← all lessons
System Design · Consistency & Replication ·

Change Data Capture: Streaming Every Write Without Touching Your Application Code

Core concept
When multiple systems need to react to changes in a database — a search index, a cache, an analytics pipeline — the naïve approach is to write to all of them in your application code. This creates tight coupling and silent inconsistency whenever one write succeeds and another fails. Change Data Capture (CDC) takes a different route: it reads the database's own internal changelog (the same append-only log the database uses for crash recovery) and turns every insert, update, and delete into an event stream that downstream consumers can subscribe to independently. Because the source of truth is the database log itself — not your application — you can add new consumers without changing a single line of business logic.

Diagram

flowchart LR
    A[App] -->|writes| B[Primary DB]
    B -->|replication log| C[CDC Reader]
    C -->|event stream| D[Search Index]
    C -->|event stream| E[Cache Invalidator]
    C -->|event stream| F[Analytics Pipeline]

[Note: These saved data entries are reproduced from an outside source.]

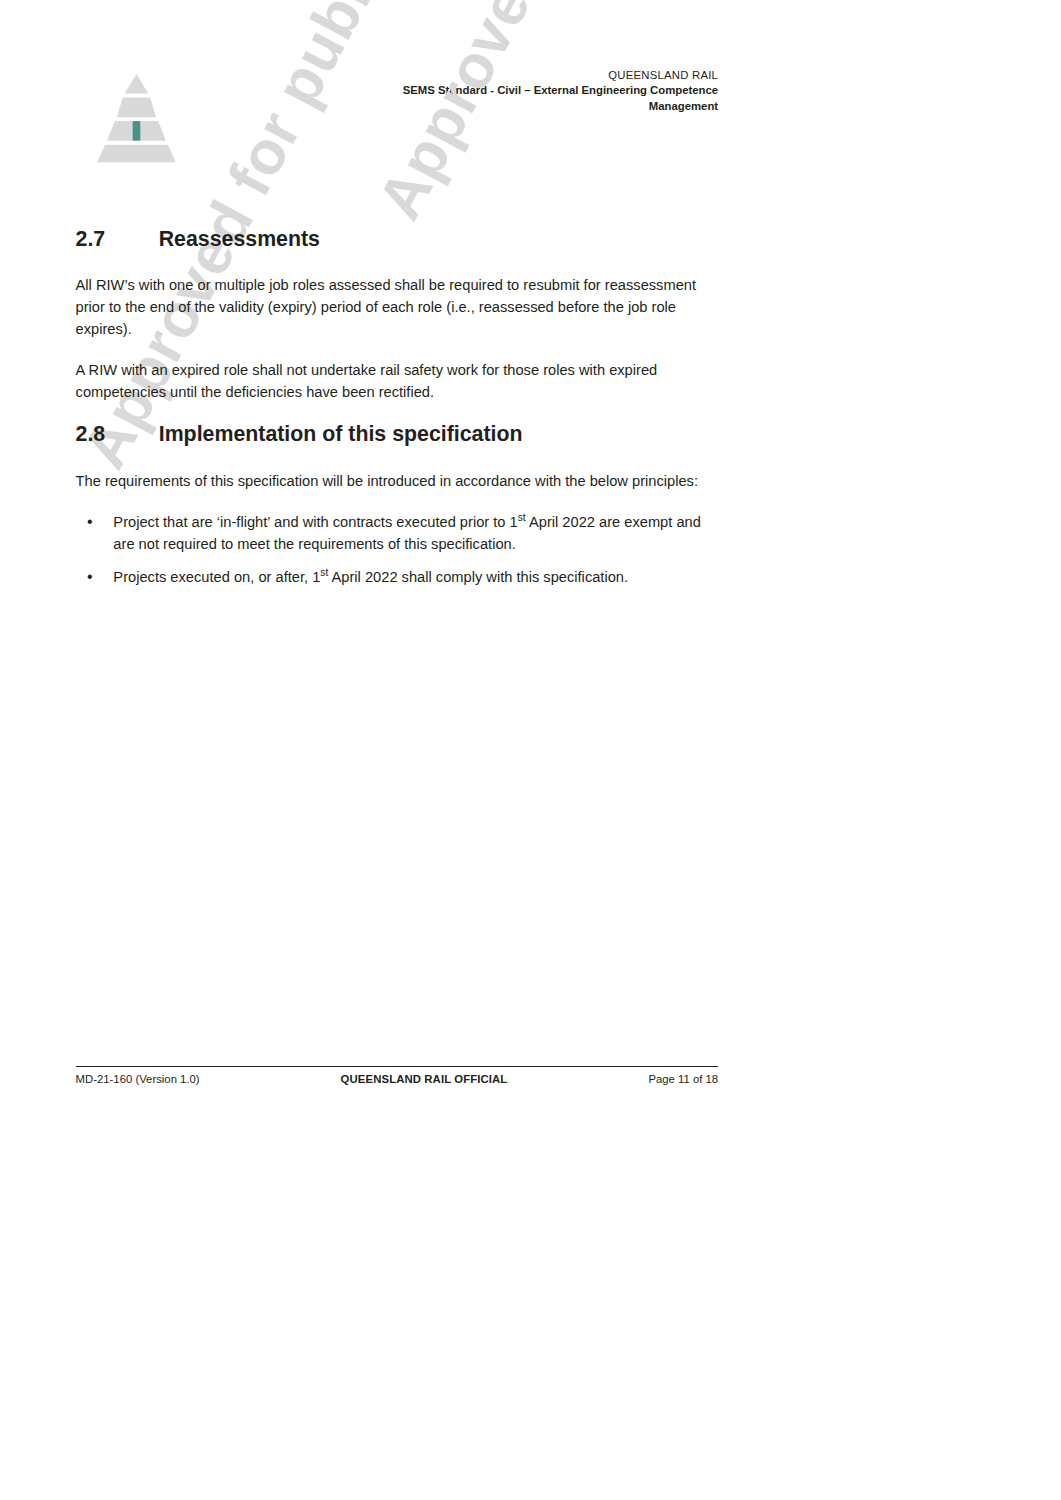QUEENSLAND RAIL
SEMS Standard - Civil – External Engineering Competence
Management
Approved for public release
Approved for public release
2.7 Reassessments
All RIW’s with one or multiple job roles assessed shall be required to resubmit for reassessment prior to the end of the validity (expiry) period of each role (i.e., reassessed before the job role expires).
A RIW with an expired role shall not undertake rail safety work for those roles with expired competencies until the deficiencies have been rectified.
2.8 Implementation of this specification
The requirements of this specification will be introduced in accordance with the below principles:
Project that are ‘in-flight’ and with contracts executed prior to 1st April 2022 are exempt and are not required to meet the requirements of this specification.
Projects executed on, or after, 1st April 2022 shall comply with this specification.
MD-21-160 (Version 1.0)
QUEENSLAND RAIL OFFICIAL
Page 11 of 18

Concrete real-world example
Imagine an e-commerce platform where a product's price changes in the primary PostgreSQL (a popular open-source relational database) table. Without CDC, the application must also update Elasticsearch (a distributed full-text search engine) and invalidate a Redis (an in-memory key-value store) cache in the same request. If Elasticsearch is temporarily down, the price stays stale in search results indefinitely. With CDC — using a tool like Debezium (an open-source CDC connector that reads database logs) — the price change is captured from PostgreSQL's WAL (write-ahead log: append-only record of every DB change) and published to a Kafka (a distributed, high-throughput event streaming platform) topic. Elasticsearch and Redis each consume that topic at their own pace, and if either is down it simply replays from where it left off when it recovers.

One trade-off / gotcha
CDC gives you at-least-once delivery (each event arrives one or more times, never zero), not exactly-once. If your consumer crashes mid-processing, it will re-read and re-apply the same event on restart. Consumers must therefore be idempotent (safe to apply the same operation multiple times without changing the outcome beyond the first application) — updating a row to price = 49.99 twice is fine; incrementing a counter twice is not.

An interview-style question to ponder
Your team wants to populate a brand-new search index from an existing database that already has 50 million rows, then keep it in sync going forward using CDC. What ordering problem do you have to solve, and how would you approach it?

Stuck? Show a hint

Think about what happens in time between the moment you start the bulk snapshot and the moment CDC begins delivering live events — there's a gap where both are running simultaneously.

Show answer

You need to ensure the snapshot and the CDC stream stitch together without gaps or duplicates, which means capturing a log position before the snapshot starts.

  • The core problem is a race: if you snapshot first and then start CDC, any writes that happened during the snapshot are already baked into the database pages you copied but also appear as CDC events. If you start CDC after the snapshot finishes, you miss writes that happened during the copy entirely.
  • The solution is to record the exact log sequence number (LSN — a monotonically increasing pointer into the database's changelog) at the moment the snapshot begins, then start consuming CDC events from that exact LSN once the bulk load completes. Events whose changes are already reflected in the snapshot data are applied again (idempotently), and no events are skipped.
  • Concretely: begin a consistent read transaction in PostgreSQL, note its LSN (e.g., 0/16B3748), stream all 50 million rows into Elasticsearch, commit, then tell your CDC consumer "start from LSN 0/16B3748." You'll re-apply a few thousand updates redundantly, but nothing is lost.
  • But why not just truncate and re-snapshot periodically instead of running CDC at all? For 50 million rows, a full re-index takes hours and puts heavy read load on the primary database, meaning your search index is always hours stale; CDC keeps lag in the low seconds at a fraction of the I/O cost.
  • Watch out: if your database log is not retained long enough (PostgreSQL's wal_keep_size setting controls this), the LSN you need may be garbage-collected before your bulk load finishes — always size log retention to exceed your worst-case snapshot duration.